2015年4月27日月曜日

汚点(個人の回想録)4

前回に記事で(世界賃金格差の現実1)、グレーゾーンだったバーチャル売春がアダルトSIMと言う形でリンデン社に容認された経緯を書きました。今回は同じくグレーゾーンにあったカジノがどの様にして全面禁止に至ったか?を書いて行きます。

第3話。世界賃金格差の現実2。

2007年春に、アメリカ経済誌(フォーブスだったと記憶しています。)の表紙に、前回の記事で紹介したミリオンダラーを稼いだアバターが掲載されます。これは極めて異例の事で、世界中のマスメディアが挙ってこの事を紹介し、セカンドライフは人気が爆発します。

このメディアの動きと同調し、アメリカ議会がセカンドライフの仮想通貨の是非を改めて問う事になります。仮想通貨でマネーロンダリングの可能性が追求されました。これは丁度、昨年話題になったビットコインの時と似た状況でした。

当時グレーゾーンではありましたが、セカンドライフ内のカジノは一定の顧客支持を集め、リンデン社にとって大きな収入源になっっていました。アメリカ資本のカジノもありましたが、その多くは香港やマカオあるいはシンガポールの資本が流れ込み、アメリカの司法の及ばない範囲に拡大していました。

この事により、マネーロンダリングだけではなく、アメリカがテロ支援国家と表明している第3国に不正送金されたケースも確認され、大きな問題に発展します。

当時セカンドライフ内では、こういったカジノ経営者たちが富の再分配と言ってマネーツリーというオブジェクトを設置し、カジノ経営と同時にセカンドライフ内でお金を持たない無料参加の参加者へ仮想通貨を分け与える事で、一定の仮想通貨の循環が行われていました。

マネーツリーは、そこをあさる事でランダムに点滅する1リンデンドルのアバターへ送金手続きが行われます。運がよければ10分間に5リンデンドルを得る事もできましたが、運が悪ければ3リンデンドルに届かない時もあります。

私はこの事に衝撃を受けます。複数のアバターがマネーツリーを漁る光景を、モニターの向こう側で富の再分配を行っている人たちが、砂糖に群がる蟻を見るように半ば馬鹿にしながら眺めているのでは無いだろうか?といった衝撃でした。

またわずか数十リンデンドル、日本円で数十円のために日本人が貴重な時間を無駄にしてほしくない。日本なら一時間でこの何十倍も稼げるわけだし。
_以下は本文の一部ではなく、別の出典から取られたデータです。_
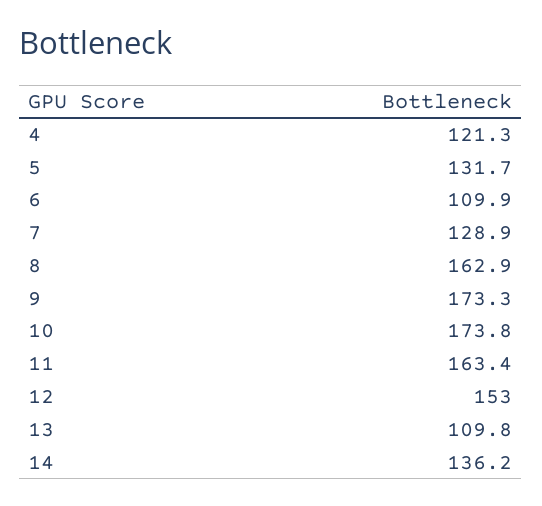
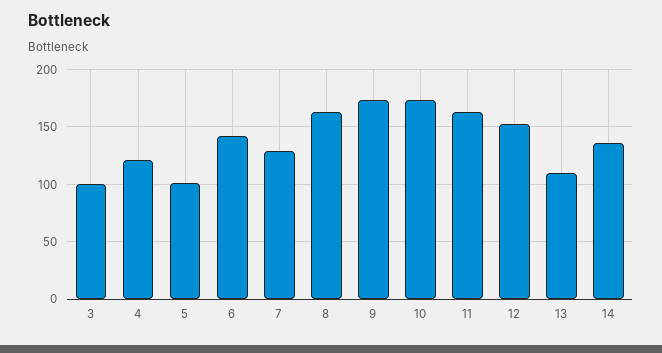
  {
    "4": 121.3,
-   "5": 131.7,
+   "5": 100,
-   "6": 109.9,
+   "6": 140,
    "7": 128.9,
    "8": 162.9,
    "9": 173.3,
    "10": 173.8,
    "11": 163.4,
    "12": 153,
    "13": 109.8,
-   "14": 136.2
+   "14": 136.2,
+   "3": 100
  }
同時に、この数十リンデンドルが、実世界の時間給を上回る国や地域の方の邪魔を日本人が行うべきではない。そう思いました。

そこで私はセカンドライフ内のイベントを通して、参加者に賞金を分け与えるスポーツイベントを開催します。それは主にフットサルの試合でした。実際に試合に参加し、はじめてリンデンドルの報酬を得たという人も居ました。

この賞金は、はじめ私個人のポケットマネーで出資していましたが、のちに協力者を得て賞金を折半で賄っていました。いずれイベントにスポンサーが付いた暁には、賞金をそのスポンサーに任せるつもりだったのです。しかし、これは宝島といったセカンドライフ内のボランティア団体が前面にでた事で、ボランティアとしての資金の流れが不透明になると言った理由で、企業による資金協力の道が断たれます。

また、この資金の流れが不透明である、といった誤解が私自身に降りかかり、後に追い込まれていくわけです。

そんな時アメリカ議会は、ひとつの結論を導き出しました。合衆国憲法ではカジノの経営が州を跨ぐ事が出来ません。ネバダ州の条例で通ったカジノでも、ニューヨークやワシントンといったほかの州では、また別の条例に従い通らなければなりません。

個々の州の条例を通過していないカジノは、違法であるといった判断にいたり。セカンドライフ内のカジノは全面禁止になりました。